Les indices actions peuvent enfin percer le plafond de verre qui empêchait leur progression depuis fin avril, les scénarios du pire ayant été écartés dans les négociations entre Chine et Etats-Unis d’une part, entre Royaume-Uni et Union européenne d’autre part. Le grand retour, fût-il tardif, du soutien des banques centrales, après leur tentative malheureuse de retrait en 2018, procure en outre aux marchés le carburant nécessaire pour fêter dans l’allégresse une fin d’année boursière débarrassée de ses visions cauchemardesques.
Cette dynamique retrouvée place-t-elle pour autant l’année 2020 sous de bons auspices ? Après le refroidissement des dix-huit derniers mois, beaucoup anticipent une reprise en douceur de l’économie mondiale, toujours accompagnée par les banques centrales. De quoi favoriser les résultats des entreprises, et ainsi des marchés financiers, sans déclencher de remontée brutale des taux d’intérêt. Ce scénario explique que, dans la progression récente des actions, les valeurs cycliques sortent depuis quelques semaines de leur purgatoire, et que les taux d’intérêt obligataires, après leur effondrement jusqu’au mois d’août, aient rebondi sans excès depuis lors.
A la crainte du pire succède l’anticipation du meilleur : les marchés ne s’encombrent traditionnellement pas des entre-deux. Cette belle histoire annoncée repose toutefois sur plusieurs hypothèses nullement confirmées.
Un paysage macroéconomique précaire
Certes, quelques indicateurs économiques avancés [les indicateurs permettant d’anticiper l’activité économique] ont récemment fait mine de se stabiliser. Mais extrapoler ces bonnes nouvelles en une embellie générale constitue à ce stade un acte de foi. Aux Etats-Unis, économie motrice s’il en est, le consommateur inoxydable qui soutient la croissance par son optimisme sans faille rencontre de nouveaux obstacles.
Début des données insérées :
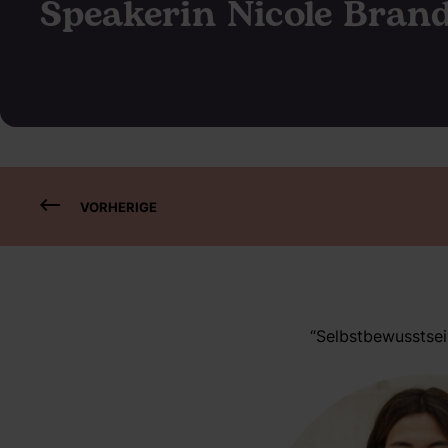
Speakerin Nicole Bran
VORHERIGE
“Selbstbewusstsein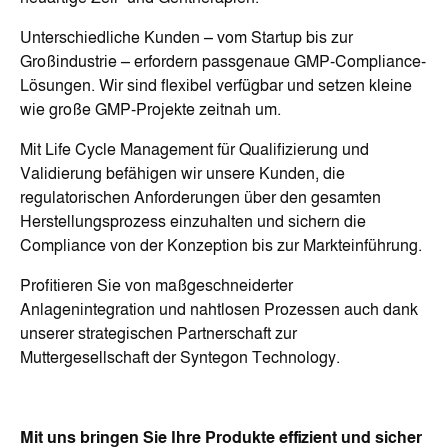
Unterschiedliche Kunden – vom Startup bis zur
Großindustrie – erfordern passgenaue GMP-Compliance-
Lösungen. Wir sind flexibel verfügbar und setzen kleine
wie große GMP-Projekte zeitnah um.
Mit Life Cycle Management für Qualifizierung und
Validierung befähigen wir unsere Kunden, die
regulatorischen Anforderungen über den gesamten
Herstellungsprozess einzuhalten und sichern die
Compliance von der Konzeption bis zur Markteinführung.
Profitieren Sie von maßgeschneiderter
Anlagenintegration und nahtlosen Prozessen auch dank
unserer strategischen Partnerschaft zur
Muttergesellschaft der Syntegon Technology.
Mit uns bringen Sie Ihre Produkte effizient und sicher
La baisse régulière du chômage, qui avait alimenté sa confiance depuis 2010, semble interrompue et le secteur bancaire est aujourd’hui bien plus réticent à accorder des crédits à la consommation très bon marché à des emprunteurs dont le taux d’endettement a explosé.
La détérioration du marché du crédit a d’ailleurs commencé à toucher aussi les entreprises. Depuis les petits acteurs du secteur du gaz de schiste, qui se sont lourdement endettés pour financer des projets désormais non rentables, jusqu’à WeWork, star déchue de la location d’espaces de travail, que le marché a finalement refusé de financer, la part de la croissance qui s’appuyait depuis des années sur le surendettement à la faveur de taux d’intérêt dérisoires touche à sa fin. Ainsi le ralentissement américain, qui n’a véritablement débuté que cette année, pourrait se poursuivre l’an prochain.